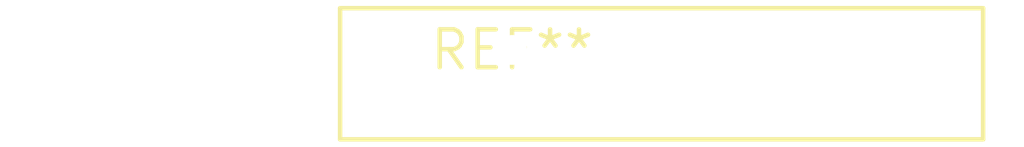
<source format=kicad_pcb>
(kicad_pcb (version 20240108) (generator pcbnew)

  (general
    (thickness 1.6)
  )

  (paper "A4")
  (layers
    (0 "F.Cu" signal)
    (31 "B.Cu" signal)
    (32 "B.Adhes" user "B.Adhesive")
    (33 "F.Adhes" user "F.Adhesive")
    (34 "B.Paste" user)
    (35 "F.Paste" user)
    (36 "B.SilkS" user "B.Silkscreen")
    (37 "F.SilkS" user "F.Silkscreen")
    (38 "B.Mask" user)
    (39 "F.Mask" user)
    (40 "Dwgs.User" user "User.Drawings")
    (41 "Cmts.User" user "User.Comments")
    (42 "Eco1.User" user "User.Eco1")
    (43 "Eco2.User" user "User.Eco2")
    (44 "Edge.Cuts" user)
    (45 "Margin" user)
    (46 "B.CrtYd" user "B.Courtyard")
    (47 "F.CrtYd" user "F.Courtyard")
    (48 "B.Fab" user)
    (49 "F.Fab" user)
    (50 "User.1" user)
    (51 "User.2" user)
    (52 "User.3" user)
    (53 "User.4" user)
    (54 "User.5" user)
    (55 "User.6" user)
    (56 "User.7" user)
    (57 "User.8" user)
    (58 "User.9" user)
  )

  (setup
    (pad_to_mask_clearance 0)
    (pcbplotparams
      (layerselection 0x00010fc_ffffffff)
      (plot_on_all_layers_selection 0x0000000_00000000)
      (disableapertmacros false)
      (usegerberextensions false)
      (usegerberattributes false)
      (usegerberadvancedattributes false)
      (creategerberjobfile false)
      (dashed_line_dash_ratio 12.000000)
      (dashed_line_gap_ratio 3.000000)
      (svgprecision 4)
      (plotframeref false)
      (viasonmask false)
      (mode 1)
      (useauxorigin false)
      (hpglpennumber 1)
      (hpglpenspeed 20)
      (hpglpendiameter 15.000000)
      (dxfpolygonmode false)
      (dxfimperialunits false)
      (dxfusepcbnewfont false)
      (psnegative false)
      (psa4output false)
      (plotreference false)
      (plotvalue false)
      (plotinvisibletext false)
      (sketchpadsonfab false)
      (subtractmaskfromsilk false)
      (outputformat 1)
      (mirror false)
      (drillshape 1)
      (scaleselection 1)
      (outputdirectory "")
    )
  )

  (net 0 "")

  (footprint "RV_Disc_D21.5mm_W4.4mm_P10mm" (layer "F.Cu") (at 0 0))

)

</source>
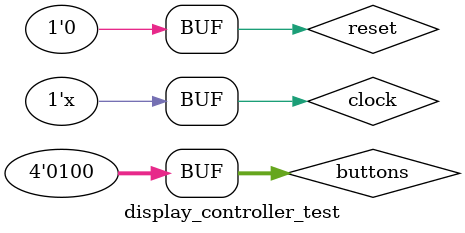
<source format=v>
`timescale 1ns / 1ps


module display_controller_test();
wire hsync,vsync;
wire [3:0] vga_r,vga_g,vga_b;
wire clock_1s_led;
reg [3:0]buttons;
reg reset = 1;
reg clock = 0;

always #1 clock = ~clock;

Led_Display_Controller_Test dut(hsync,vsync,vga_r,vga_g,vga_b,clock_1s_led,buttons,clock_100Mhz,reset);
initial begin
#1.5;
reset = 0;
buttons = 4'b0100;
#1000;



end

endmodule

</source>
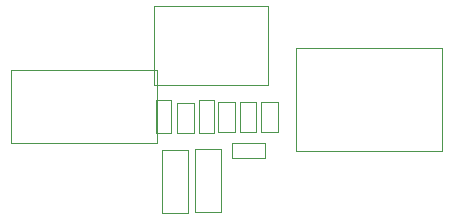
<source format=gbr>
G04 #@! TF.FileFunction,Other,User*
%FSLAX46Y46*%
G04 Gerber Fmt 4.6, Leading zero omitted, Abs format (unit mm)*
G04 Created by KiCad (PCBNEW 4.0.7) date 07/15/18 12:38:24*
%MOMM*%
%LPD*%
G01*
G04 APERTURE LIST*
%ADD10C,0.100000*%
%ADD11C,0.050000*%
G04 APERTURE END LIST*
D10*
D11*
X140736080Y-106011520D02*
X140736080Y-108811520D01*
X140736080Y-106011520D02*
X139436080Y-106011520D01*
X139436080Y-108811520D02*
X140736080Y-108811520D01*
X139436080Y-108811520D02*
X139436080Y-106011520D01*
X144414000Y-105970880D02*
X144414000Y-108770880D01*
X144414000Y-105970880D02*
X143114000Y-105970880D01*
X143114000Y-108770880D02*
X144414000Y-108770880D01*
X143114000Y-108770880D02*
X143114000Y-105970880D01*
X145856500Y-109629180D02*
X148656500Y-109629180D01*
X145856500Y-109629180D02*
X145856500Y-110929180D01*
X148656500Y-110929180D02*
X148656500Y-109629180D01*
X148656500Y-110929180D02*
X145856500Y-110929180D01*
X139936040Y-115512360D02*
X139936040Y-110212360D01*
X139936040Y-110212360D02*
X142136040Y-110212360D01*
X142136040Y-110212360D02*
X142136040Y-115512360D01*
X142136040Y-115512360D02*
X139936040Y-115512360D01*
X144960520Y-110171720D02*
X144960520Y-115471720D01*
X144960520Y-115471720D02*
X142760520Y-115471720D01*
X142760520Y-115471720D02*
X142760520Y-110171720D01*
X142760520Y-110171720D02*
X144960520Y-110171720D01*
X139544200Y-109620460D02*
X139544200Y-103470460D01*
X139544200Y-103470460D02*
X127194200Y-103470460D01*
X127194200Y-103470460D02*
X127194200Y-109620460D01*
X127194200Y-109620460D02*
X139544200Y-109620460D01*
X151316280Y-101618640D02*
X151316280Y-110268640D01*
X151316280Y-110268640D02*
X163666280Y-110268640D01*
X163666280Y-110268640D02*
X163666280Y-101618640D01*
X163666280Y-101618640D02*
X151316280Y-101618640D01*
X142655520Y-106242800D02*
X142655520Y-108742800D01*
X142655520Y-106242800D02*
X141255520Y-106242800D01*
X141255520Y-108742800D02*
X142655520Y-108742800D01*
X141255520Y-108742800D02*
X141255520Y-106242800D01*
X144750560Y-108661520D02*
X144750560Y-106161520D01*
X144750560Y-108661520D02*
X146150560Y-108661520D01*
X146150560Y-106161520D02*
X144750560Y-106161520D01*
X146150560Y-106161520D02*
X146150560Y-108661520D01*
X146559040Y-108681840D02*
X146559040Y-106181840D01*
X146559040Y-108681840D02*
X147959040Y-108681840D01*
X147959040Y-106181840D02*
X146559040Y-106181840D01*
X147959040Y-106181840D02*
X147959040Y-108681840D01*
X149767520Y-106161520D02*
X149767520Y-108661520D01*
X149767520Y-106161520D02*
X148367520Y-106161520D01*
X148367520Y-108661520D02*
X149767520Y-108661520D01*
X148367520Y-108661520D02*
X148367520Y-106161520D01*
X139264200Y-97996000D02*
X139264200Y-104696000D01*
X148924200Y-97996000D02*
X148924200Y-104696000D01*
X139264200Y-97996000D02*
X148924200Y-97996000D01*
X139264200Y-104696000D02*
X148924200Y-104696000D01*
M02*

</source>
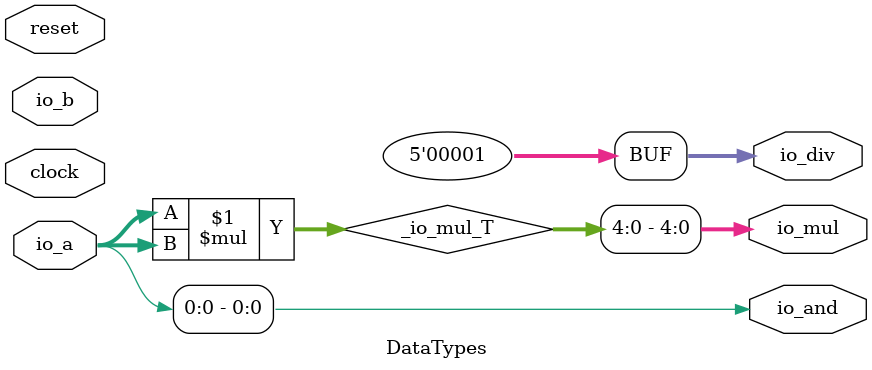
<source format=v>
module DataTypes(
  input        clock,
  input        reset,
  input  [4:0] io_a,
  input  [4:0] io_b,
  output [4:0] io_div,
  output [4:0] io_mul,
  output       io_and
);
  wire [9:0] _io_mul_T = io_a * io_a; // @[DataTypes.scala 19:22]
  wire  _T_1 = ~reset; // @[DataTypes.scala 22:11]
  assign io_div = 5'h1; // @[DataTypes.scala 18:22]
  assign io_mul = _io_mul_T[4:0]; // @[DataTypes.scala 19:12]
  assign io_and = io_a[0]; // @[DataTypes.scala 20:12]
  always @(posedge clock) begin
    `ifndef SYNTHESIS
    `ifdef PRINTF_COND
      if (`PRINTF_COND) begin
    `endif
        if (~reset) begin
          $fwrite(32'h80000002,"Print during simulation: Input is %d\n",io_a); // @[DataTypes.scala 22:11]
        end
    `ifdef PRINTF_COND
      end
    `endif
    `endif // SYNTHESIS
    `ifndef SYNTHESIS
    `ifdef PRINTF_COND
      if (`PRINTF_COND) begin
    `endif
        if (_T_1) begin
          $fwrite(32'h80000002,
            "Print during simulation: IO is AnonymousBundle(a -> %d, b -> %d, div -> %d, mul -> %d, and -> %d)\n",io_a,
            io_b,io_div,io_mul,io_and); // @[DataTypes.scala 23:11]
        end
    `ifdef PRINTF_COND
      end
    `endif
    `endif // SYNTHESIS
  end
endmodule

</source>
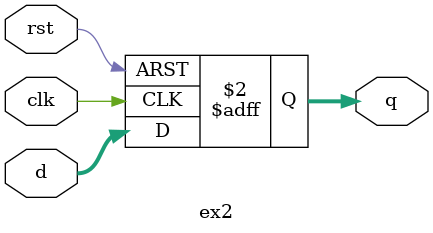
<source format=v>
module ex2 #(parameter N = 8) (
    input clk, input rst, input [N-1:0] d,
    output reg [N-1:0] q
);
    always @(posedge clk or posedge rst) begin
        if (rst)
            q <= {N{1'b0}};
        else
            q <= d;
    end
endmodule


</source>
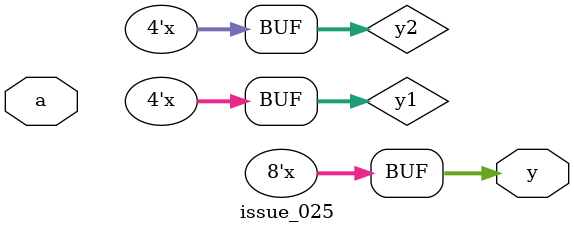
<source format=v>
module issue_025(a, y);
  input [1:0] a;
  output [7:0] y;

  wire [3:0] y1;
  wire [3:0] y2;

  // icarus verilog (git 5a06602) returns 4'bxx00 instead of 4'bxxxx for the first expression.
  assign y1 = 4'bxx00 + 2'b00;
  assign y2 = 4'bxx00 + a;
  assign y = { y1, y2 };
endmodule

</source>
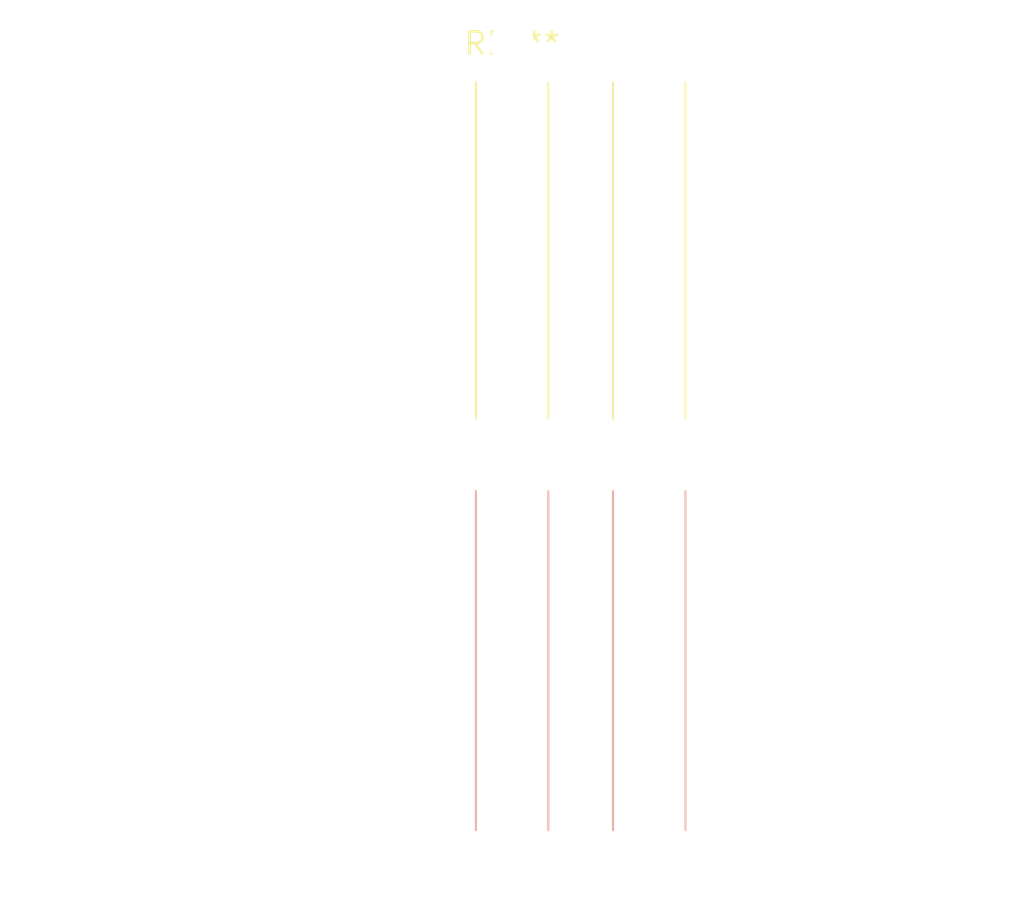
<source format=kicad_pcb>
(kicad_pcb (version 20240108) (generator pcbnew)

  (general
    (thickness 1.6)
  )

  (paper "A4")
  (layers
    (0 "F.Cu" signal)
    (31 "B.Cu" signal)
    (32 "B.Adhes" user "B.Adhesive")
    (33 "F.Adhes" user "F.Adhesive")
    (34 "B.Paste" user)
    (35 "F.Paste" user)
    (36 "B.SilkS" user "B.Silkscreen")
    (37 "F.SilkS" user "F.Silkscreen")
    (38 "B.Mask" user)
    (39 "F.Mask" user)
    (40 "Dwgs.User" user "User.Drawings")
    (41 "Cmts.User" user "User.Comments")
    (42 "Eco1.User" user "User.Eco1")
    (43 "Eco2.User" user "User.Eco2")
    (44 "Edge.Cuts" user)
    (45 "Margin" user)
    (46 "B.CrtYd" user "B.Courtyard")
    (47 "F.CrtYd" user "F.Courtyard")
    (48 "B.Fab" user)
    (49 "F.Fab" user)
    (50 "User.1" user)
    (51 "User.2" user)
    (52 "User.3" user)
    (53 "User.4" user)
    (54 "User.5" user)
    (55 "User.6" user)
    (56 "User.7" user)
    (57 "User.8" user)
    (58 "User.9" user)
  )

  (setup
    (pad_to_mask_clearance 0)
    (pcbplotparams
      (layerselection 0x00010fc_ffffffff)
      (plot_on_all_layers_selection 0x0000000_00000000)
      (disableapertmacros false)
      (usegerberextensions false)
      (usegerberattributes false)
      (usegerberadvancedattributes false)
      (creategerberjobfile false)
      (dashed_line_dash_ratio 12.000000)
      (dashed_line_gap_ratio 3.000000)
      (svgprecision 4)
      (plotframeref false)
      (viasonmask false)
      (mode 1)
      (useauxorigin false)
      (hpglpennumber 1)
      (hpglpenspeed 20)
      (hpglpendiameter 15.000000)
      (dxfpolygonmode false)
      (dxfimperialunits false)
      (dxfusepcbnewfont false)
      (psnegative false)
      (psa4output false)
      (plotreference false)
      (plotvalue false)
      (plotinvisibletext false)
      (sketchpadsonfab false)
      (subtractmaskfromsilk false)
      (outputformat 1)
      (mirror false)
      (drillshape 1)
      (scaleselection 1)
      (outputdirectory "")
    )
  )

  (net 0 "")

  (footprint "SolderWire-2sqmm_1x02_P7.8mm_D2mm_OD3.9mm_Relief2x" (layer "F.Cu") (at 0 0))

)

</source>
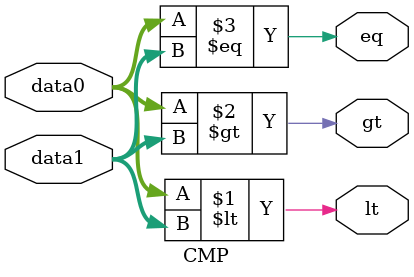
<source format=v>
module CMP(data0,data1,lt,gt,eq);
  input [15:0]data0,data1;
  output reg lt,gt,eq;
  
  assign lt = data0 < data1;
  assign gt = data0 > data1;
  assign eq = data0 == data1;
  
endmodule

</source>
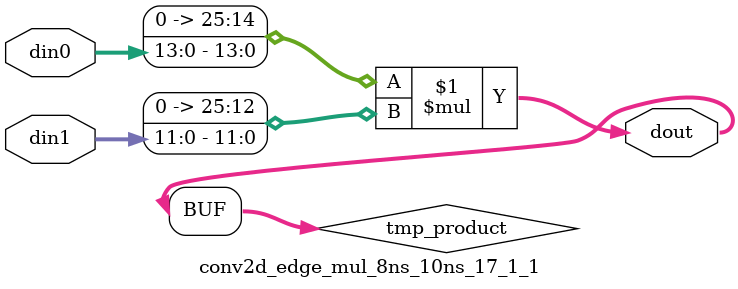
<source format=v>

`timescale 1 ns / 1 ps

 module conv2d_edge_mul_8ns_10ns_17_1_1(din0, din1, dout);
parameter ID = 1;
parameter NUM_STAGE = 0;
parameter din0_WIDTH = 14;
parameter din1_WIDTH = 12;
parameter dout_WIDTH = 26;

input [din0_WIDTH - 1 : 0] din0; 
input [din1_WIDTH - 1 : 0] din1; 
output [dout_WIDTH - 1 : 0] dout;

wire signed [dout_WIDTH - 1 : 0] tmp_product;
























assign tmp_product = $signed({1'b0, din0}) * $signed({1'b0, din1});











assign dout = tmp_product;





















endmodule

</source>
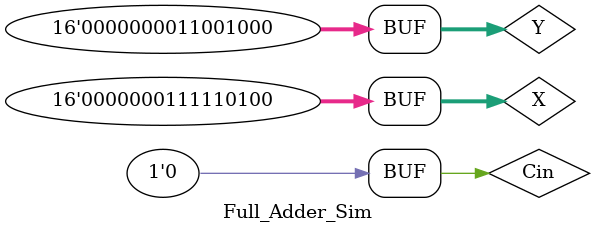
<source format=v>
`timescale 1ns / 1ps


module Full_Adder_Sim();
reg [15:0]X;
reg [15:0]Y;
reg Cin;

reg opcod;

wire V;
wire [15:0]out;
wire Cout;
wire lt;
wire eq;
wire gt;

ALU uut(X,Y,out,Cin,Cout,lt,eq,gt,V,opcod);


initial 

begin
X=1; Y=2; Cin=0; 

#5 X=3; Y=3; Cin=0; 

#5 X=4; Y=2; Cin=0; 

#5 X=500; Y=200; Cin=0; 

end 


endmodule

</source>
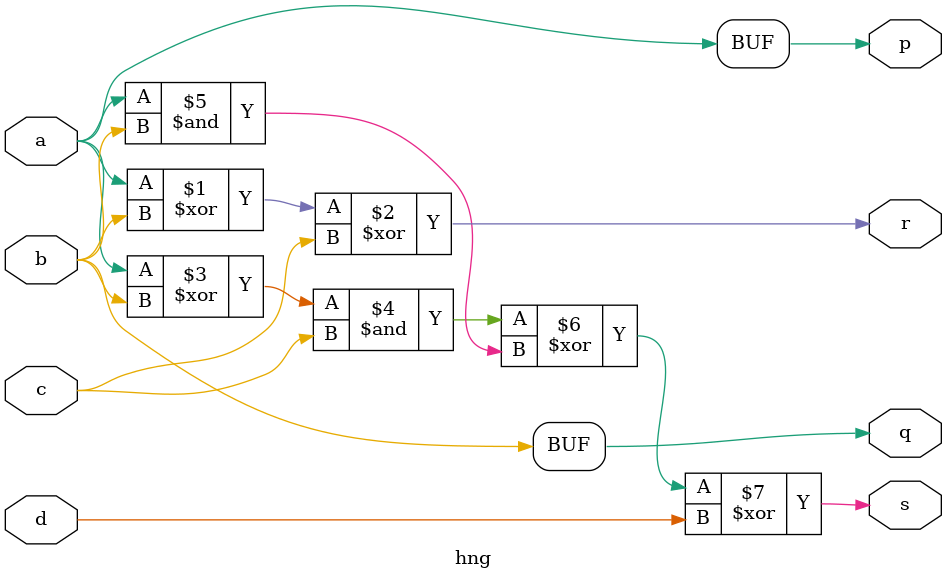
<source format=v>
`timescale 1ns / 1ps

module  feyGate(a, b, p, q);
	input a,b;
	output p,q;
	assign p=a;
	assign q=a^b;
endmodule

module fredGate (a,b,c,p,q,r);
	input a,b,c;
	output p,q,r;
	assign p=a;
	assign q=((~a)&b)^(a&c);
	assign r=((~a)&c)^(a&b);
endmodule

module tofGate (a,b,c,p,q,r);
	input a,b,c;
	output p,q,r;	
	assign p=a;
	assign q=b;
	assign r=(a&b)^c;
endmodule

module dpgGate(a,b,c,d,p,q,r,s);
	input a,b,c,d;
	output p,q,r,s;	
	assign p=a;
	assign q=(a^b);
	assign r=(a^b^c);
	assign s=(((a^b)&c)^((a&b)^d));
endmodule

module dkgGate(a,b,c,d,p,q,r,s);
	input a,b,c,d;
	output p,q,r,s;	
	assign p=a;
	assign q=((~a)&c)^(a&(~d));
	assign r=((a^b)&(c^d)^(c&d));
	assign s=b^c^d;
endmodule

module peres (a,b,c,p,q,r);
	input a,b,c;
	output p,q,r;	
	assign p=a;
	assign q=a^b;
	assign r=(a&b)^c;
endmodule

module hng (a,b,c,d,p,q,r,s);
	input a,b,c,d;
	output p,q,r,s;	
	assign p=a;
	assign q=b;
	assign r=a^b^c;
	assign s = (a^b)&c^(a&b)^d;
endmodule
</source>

Instruction: Looking at the entries above, can you reproduce exactly the lines from the one that holds "X144960520Y-115471720D02*" through the one that holds "X139544200Y-103470460D02*", and only those?

Result:
X144960520Y-115471720D02*
X142760520Y-115471720D01*
X142760520Y-115471720D02*
X142760520Y-110171720D01*
X142760520Y-110171720D02*
X144960520Y-110171720D01*
X139544200Y-109620460D02*
X139544200Y-103470460D01*
X139544200Y-103470460D02*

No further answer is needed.